Mr. Ebbett, age 39, has served as Chief Digital Officer of Assurant (NYSE:AIZ) from January 2014 to September 2018, where he oversaw both
digital marketing and eCommerce for the organization and was responsible for a
300-person
practice. He served as Global Head of Direct Distribution for Assurant from October 2010 to January 2014 and as its
Director of Direct to Consumer from June 2008 to October 2010. Before joining Assurant, Mr. Ebbett served as an Insurance Product Manager at John Lewis Partnership, a private UK company that operates department stores and supermarkets and
conducts banking, financial and other retail-related services, and as Channel Marketing Manager for AXA Insurance, based in London. Mr. Ebbett holds his B.A. from University of Durham.
Pursuant to the terms of an employment offer letter, dated August 30, 2018, by and between the Company and Mr. Ebbett,
Mr. Ebbett will receive an annual base salary of $500,000 and be eligible for a cash bonus incentive of up to $250,000 annually, paid in accordance with similar bonus payments for other senior executives of the Company. Mr. Ebbett is also
entitled to receive equity consideration in the form of 10,000 shares of restricted stock, which will vest annually in three equal increments beginning on December 31, 2018,
as well as additional grants of restricted stock in amounts
commensurate with other executive officers on an annual basis.

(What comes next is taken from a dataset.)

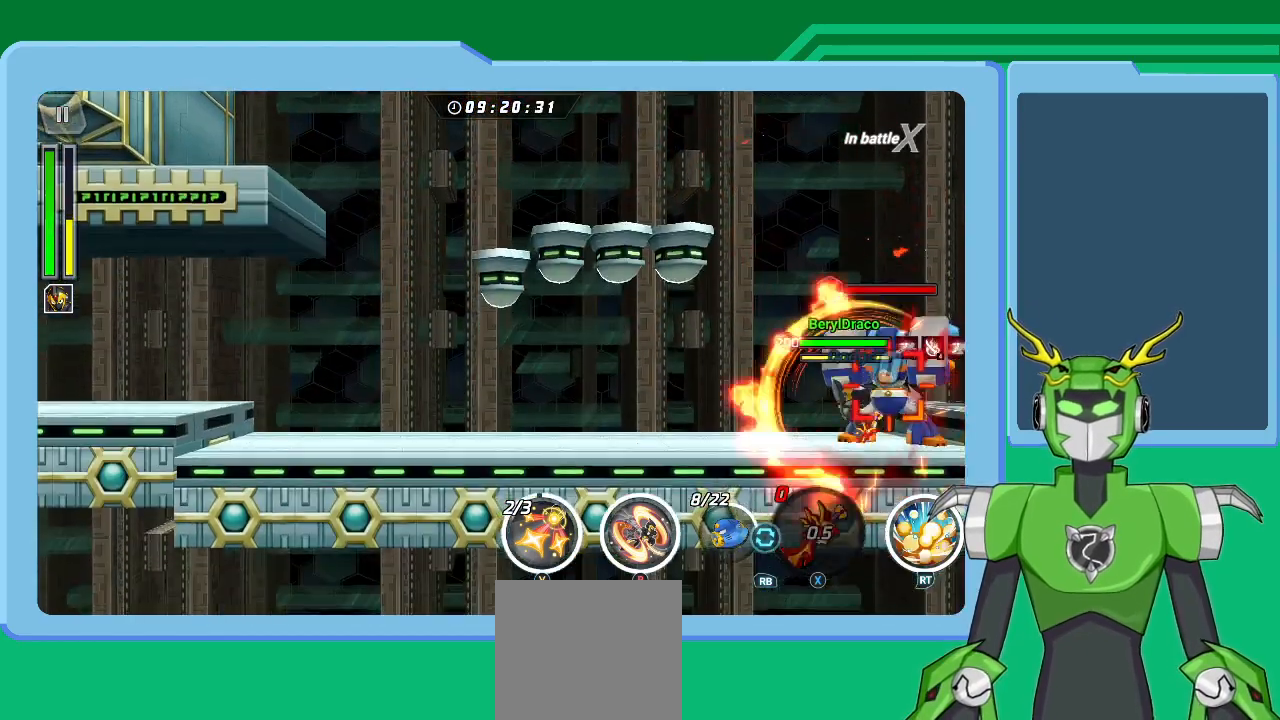
{"buttons": ["X"], "left_stick": "left", "right_stick": "center", "events": [[33, "L1", "up"], [133, "L1", "down"], [167, "left_stick", "right"], [467, "L1", "up"], [467, "left_stick", "left"]]}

There are no arrangements or understandings between Mr. Ebbett and
any other persons pursuant to which he was selected as the Companys Chief Digital and Marketing Officer. There are no family relationships between Mr. Ebbett and any director or executive officer of the Company, and Mr. Ebbett
has no direct or indirect material interest in any transaction required to be disclosed pursuant to Item 404(a) of Regulation
S-K.
Item 9.01.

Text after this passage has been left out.